> [Exercise] Please pick up the passage on the FBI's insider threat rulemaking after its last sentence and continue it in the same style. The lines after the passage are not part of it.

> [Quoted passage]
▶

The Presidential Memorandum—National Insider Threat Policy and Minimum Standards for Executive Branch Insider Threat Programs (Nov. 21, 2012) states that an insider threat is the threat that any person with authorized access to any United States Government resources, to include personnel, facilities, information, equipment, networks or systems, will use her/his authorized access, wittingly or unwittingly, to do harm to the security of the United States through espionage, terrorism, unauthorized disclosure of national security information, or through the loss or degradation of departmental resources or capabilities.

In the Notice section of today's Federal Register, the FBI has established a new Privacy Act system of records, “FBI Insider Threat Program Records (ITPR),” JUSTICE/FBI-023. The system serves as a repository for FBI information and for information lawfully received from other federal agencies or purchased from private companies and permits the comparison of data sets in order to provide a more complete picture of potential insider threats.

In this rulemaking, the FBI proposes to exempt this Privacy Act system of records from certain provisions of the Privacy Act in order to avoid interference with the responsibilities of the FBI to detect, deter, and/or mitigate insider threats as established by federal law and policy. For an overview of the Privacy Act, see: https://www.justice.gov/​opcl/​privacy-act-1974.

Regulatory Flexibility Act

This proposed rule relates to individuals rather than small business entities. Pursuant to the requirements of the Regulatory Flexibility Act of 1980, 5 U.S.C. 601-612, therefore, the proposed rule will not have a significant economic impact on a substantial number of small entities.

Small Entity Inquiries

The Small Business Regulatory Enforcement Fairness Act (SBREFA) of 1996, 5 U.S.C. 801 et seq., requires the FBI to comply with small entity requests for information and advice about compliance with statutes and regulations within FBI jurisdiction. Any small entity that has a question regarding this document may contact the person listed in FOR FURTHER INFORMATION CONTACT: Persons can obtain further information regarding SBREFA on the Small Business Administration's Web page at http://www.sba.gov/​advo/​archive/​sum_​sbrefa.html.

◀

> [Information shown]
▶

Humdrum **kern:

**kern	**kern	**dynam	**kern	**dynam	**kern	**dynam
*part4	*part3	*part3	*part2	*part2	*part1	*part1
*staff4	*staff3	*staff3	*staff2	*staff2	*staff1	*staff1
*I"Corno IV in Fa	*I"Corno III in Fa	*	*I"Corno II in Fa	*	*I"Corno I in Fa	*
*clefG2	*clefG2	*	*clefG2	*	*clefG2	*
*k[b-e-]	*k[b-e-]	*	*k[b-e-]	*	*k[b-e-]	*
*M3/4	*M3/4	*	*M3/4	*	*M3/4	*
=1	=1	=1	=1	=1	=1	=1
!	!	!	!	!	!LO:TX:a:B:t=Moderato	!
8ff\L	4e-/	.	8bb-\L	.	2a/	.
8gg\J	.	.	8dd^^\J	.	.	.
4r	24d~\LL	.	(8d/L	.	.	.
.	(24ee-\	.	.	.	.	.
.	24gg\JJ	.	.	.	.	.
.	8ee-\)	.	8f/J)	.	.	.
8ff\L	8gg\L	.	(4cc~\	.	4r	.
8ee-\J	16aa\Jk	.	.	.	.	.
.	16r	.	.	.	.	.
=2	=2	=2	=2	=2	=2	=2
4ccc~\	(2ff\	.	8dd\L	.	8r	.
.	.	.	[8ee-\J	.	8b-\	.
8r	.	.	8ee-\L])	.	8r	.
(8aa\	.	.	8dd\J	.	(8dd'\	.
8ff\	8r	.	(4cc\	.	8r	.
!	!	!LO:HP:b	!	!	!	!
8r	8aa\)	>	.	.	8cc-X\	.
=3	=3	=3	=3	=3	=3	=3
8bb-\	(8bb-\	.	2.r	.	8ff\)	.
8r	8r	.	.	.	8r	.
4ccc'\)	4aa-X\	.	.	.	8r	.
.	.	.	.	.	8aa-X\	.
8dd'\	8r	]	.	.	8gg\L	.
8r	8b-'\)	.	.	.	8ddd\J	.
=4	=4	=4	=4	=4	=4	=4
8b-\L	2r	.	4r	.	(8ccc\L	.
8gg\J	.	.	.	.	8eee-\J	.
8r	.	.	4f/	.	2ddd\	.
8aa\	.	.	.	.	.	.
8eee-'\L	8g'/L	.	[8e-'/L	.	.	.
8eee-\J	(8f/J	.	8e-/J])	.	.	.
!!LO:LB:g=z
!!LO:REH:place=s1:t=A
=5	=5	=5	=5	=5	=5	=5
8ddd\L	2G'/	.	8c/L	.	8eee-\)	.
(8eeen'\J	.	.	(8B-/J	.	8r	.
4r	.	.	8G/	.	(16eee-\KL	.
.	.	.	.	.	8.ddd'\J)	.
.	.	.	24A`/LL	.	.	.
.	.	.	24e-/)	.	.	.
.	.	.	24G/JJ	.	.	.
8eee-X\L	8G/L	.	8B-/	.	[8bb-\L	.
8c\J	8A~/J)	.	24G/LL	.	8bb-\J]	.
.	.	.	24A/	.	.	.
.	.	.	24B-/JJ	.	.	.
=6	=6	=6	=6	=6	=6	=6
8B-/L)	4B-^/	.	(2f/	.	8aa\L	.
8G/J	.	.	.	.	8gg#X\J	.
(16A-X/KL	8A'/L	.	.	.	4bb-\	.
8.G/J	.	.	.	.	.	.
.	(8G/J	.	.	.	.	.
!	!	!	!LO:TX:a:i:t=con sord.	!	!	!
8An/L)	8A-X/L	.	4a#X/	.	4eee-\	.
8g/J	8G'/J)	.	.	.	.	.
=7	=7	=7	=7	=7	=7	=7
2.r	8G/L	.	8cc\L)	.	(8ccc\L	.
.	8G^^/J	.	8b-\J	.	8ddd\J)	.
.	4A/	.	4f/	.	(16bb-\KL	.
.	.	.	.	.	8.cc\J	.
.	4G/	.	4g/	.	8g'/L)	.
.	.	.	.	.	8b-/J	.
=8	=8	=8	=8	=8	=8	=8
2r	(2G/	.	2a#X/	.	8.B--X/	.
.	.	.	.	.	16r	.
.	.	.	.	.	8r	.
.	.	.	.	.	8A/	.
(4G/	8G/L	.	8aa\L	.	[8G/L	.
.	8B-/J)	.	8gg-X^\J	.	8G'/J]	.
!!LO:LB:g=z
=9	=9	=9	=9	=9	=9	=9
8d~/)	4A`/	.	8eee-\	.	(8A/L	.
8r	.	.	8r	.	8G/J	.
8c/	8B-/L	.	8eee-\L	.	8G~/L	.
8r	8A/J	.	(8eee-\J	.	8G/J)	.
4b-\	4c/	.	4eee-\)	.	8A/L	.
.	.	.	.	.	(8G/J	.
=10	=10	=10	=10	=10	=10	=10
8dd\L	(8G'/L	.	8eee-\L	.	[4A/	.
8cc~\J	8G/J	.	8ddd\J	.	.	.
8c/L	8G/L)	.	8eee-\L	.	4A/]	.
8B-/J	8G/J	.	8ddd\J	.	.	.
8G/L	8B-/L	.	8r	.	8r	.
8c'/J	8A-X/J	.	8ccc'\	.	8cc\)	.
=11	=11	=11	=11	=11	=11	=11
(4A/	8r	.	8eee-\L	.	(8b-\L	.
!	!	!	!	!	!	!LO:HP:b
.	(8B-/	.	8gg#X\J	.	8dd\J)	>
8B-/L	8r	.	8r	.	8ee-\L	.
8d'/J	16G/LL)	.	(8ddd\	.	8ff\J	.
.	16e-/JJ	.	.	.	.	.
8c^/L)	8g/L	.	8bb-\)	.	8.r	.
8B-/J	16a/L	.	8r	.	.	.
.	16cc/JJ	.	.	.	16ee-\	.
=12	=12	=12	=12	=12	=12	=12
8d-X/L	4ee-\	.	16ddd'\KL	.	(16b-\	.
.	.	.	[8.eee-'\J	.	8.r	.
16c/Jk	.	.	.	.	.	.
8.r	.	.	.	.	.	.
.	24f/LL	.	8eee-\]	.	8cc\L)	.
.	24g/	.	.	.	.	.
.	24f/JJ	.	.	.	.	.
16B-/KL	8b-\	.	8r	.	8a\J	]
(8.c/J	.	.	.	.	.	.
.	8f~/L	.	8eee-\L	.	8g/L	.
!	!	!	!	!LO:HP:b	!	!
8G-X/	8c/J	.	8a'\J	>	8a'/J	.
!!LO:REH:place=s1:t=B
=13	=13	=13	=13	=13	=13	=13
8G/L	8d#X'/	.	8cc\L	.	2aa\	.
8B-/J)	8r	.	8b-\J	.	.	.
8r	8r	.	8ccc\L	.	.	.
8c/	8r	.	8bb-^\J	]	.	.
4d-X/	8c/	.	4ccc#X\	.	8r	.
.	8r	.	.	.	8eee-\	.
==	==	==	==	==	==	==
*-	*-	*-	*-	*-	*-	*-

◀

> [Written answer]
Paperwork Reduction Act

The Paperwork Reduction Act of 1995, 44 U.S.C. 3507(d), requires that the FBI consider the impact of paperwork and other information collection burdens imposed on the public. There are no current or new information collection requirements associated with this proposed rule. The records that are contributed to this system may be provided by individuals covered by this system, the FBI, DOJ, and United States Government components, other domestic and foreign government entities, or purchased from private entities, and sharing of this information electronically will not increase the paperwork burden on the public.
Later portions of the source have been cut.